TASK BRIEF: Begin at the line containing "fruit basket: none" and give again every line to the end of the records, exactly, without the pictures.

[Extracted data entries]
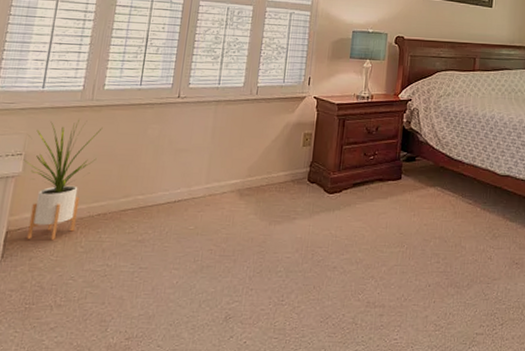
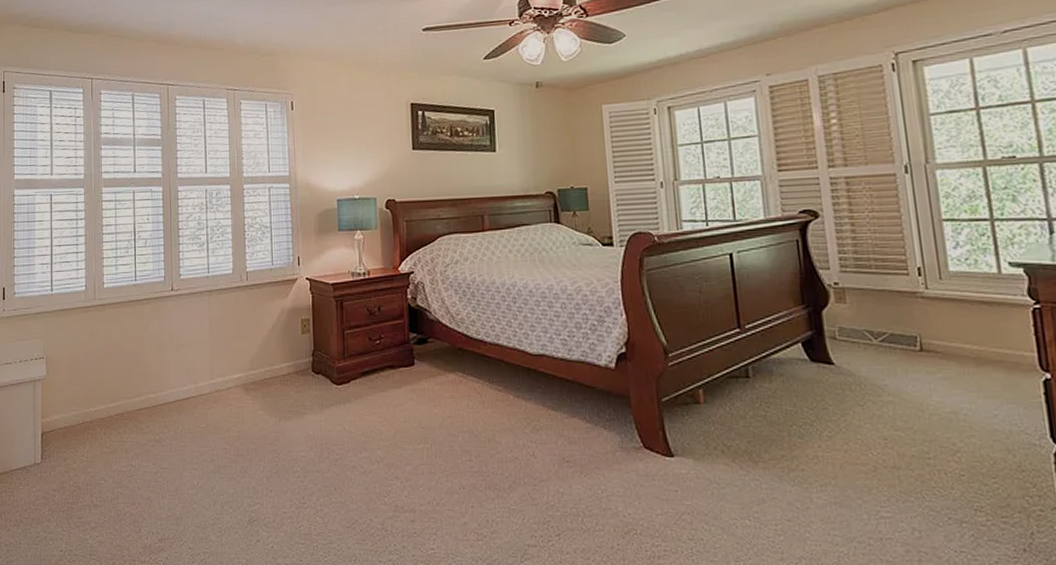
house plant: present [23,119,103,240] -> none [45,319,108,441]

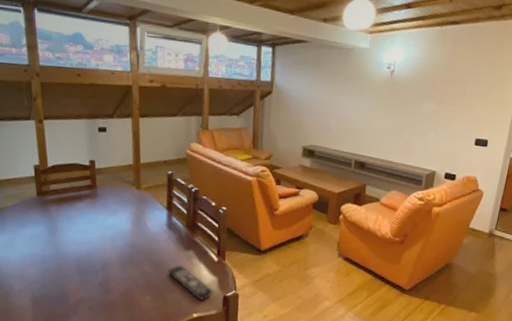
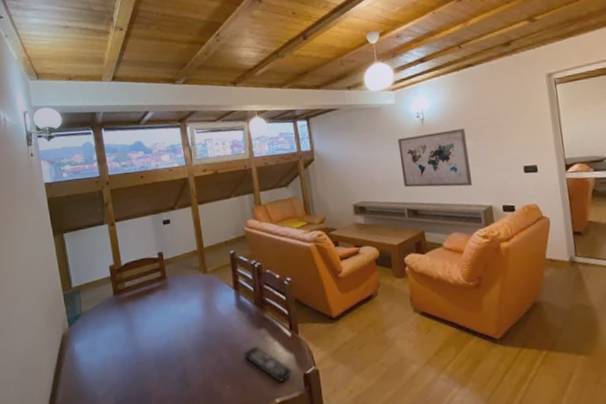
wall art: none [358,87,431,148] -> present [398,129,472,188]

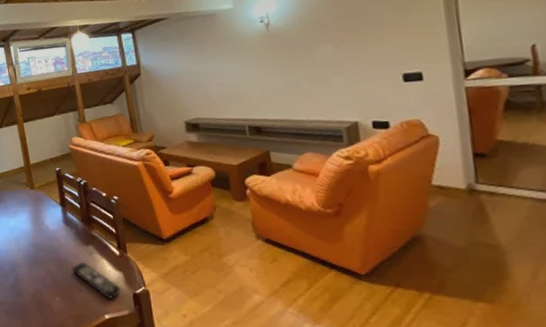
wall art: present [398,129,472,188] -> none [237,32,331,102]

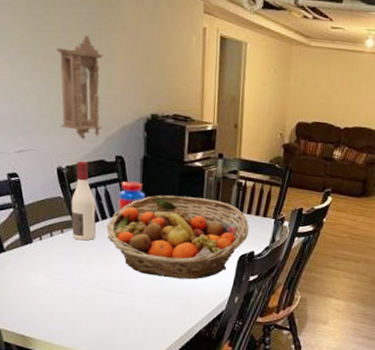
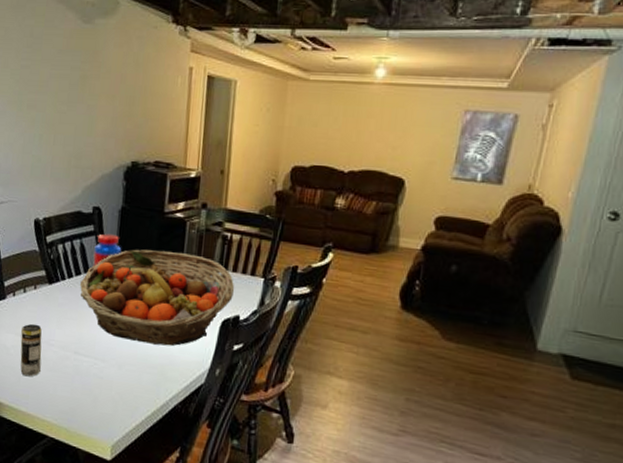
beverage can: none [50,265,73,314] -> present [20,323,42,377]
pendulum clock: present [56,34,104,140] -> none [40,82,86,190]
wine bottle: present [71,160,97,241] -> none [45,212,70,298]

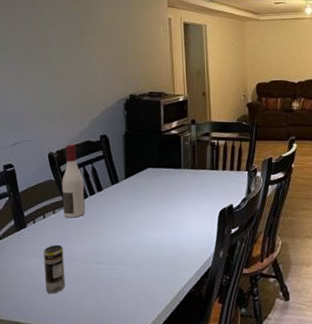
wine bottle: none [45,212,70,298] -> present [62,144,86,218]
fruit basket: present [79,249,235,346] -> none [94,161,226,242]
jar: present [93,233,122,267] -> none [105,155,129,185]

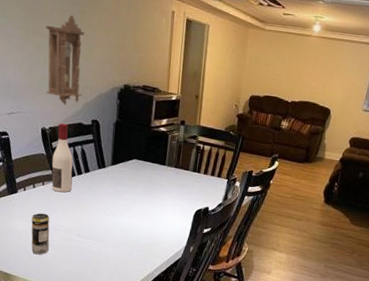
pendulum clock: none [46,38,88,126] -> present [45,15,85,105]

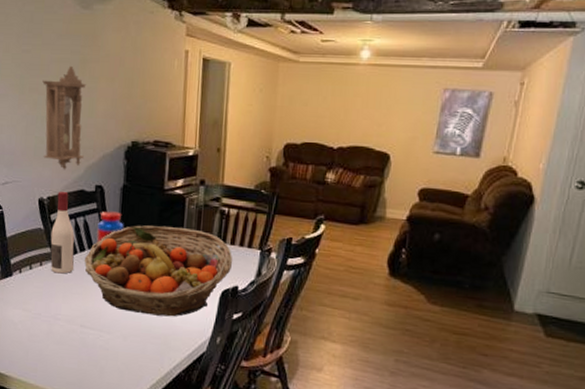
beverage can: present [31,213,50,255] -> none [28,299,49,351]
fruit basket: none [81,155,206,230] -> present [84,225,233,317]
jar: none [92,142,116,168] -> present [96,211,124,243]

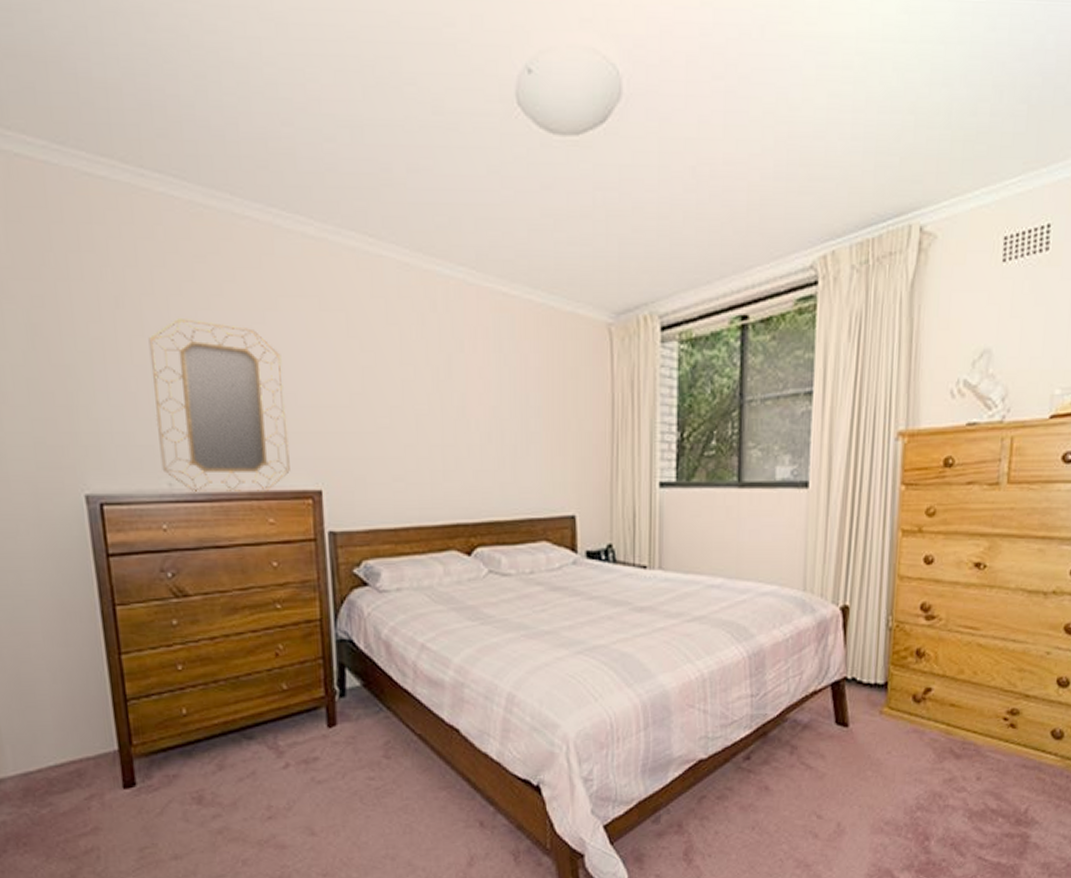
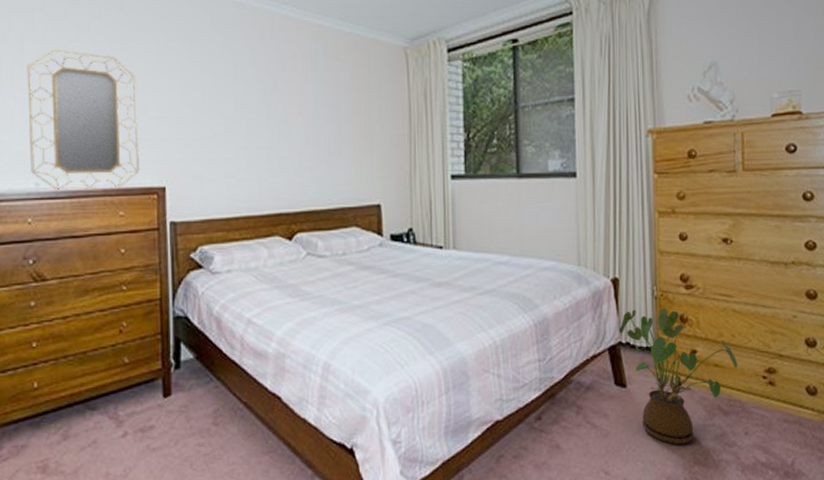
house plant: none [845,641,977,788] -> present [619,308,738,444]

TASK OUTPUT:
fruit basket: none [81,155,206,230] -> present [84,225,233,317]
jar: none [92,142,116,168] -> present [96,211,124,243]

house plant: none [845,641,977,788] -> present [619,308,738,444]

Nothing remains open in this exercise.